_Requests_
1. Translate this sentence from the passage on C++ standard layout rules into Spanish: "Also, sharing objects between C and C++ does not (necessarily) require the objects to be defined in the same way."
2. Pick up the forum discussion of C++ standard layout and empty base classes after its last sentence and carry it further.

_Excerpted passage_
════

FYI: This rule is why the standard layout rules have that incredibly complicated bit about base classes and the first member subobject (and the first member subobject of that type, recursively) having the same type. Because the standard layout rules want to force EBO, and therefore are defined by the circumstances that cannot violate the unique identity rule.

So there are
already three cases when you can't use a base for no-address. The attribute
was created for those cases.

Second, can you explain your reasoning why you think an empty base of a
stdlayout class needs to have effective size zero?

I'm not sure I understand the question. Whether it "needs to" or not is essentially sophistry because it already does. It did back in C++11; that's a done deal. We're talking about bringing the same power to member subobjects.

If you're asking why that change was made... well, read the original paper on standard layout.

Now to be completely fair, standard layout rules don't actually require EBO per-se. Instead, it requires that empty base classes not disturb the layout of the members of the type. Theoretically, empty base classes can take up space after all of the non-static data members. However, as I'll demonstrate below, it's very hard to implement the rules of standard layout types without making subobjects zero sized in at least some cases.

I also hadn't realized that among the wording changes caused by P0840 is an explicit statement that empty base class subobjects of standard layout types are zero sized. I was rather surprised by that. It also helps demonstrate my point: guarantees are good things.

Why bother redefining prvalues if you know every compiler implements RVOs? Because it allows us to be certain of things that were previously just hoped for or expected. OK yes, it also technically allows us to return prvalues of even immobile types. But many of the motivations for it were to move us from the realm of "an expected optimization that the standard allows" to "required and expected behavior".

A class with a base is not
possible in C and therefore cannot be shared with a C library, even though it
may follow all the rules required for POD.

And that might matter if standard layout existed solely to talk about objects that get shared with a C library.

Also, sharing objects between C and C++ does not (necessarily) require the objects to be defined in the same way. While the C++ object model does not support having C create C++ objects, if you create a C++ object that matches the layout of a C type, then C's object model can receive and manipulate that object just fine.

So why is it required that:

struct empty {};

struct A : empty
{
    int i;
};

sizeof(A) == sizeof(int)
offsetof(A, i) == 0

The second one is required; the first is not. `A` is not required to be layout compatible with `int`. However, `A` is required to be layout compatible with B, C, and D here:

struct other_empty {};
struct B : other_empty, A {};
struct C : A, other_empty {};
struct my_int { int i; };
struct D : my_int {};

Now, the sizes of B, C, and D are not required by the standard to be the same. But you can stick them in a `union` and fetch the same `::i` subobject from any of them. And that's good enough.

You are correct that the standard does not require that these objects are the same size as one another. That an implementation can assign space for these base classes at the end of the type.

════

(Dataset items)
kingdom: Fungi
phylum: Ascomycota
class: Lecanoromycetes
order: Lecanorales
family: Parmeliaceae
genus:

════

_Expected results_
1. Además, compartir objetos entre C y C++ no requiere (necesariamente) que los objetos se definan de la misma manera.

2.
An implementation could lay out `B`'s base classes in reverse declaration order (recursively), so that `A`'s members come first, and reserve an additional byte for `A::empty` and then another additional byte for `B::other_empty`. But the same implementation, when applied to `C` would have to make `C::other_empty` zero sized, since it would by that rule come first. And `C::i` must have the same offset as it does for `A::i`.

So it's not possible to have a coherent implementation whereby both `B::other_empty` and `C::other_empty` are not zero sized. At least one of them has to be zero sized because one of them is going to wind up being allocated before `A`.

[Corentin]

To me the issue is the idea that the compiler can ignore all an every attributes. 

I'd argue that attributes should be allowed to change the semantic of a program, on a per-attribute basis.

[[no_unique_address]] is a perfect exemple. It is arcane enough that it does not warrant a new keyword or the re-purposing of one ( like register ), and act like a kind of qualifier. For the reason you pointed out, there is an expectation that this attributes has an unconditional semantic significance and enforcing that in the program seems reasonable.

I'm not, by any means, suggesting that all futures keywords be implemented in terms of attributes.  The decision of introducing attributes that are not discard-able should be made on a per-attributes basis.

I'm working on a set of rules

• Exisiting standard attributes are ignorable
• Compilers / tooling provided attributes are always ignorable
• The committee may decide in the future to introduce attributes that are not ignorable and  carry semantic meaning. Compilers that ignore those attributes are not-conformant. Adding or removing such attributes may change the meaning if the program.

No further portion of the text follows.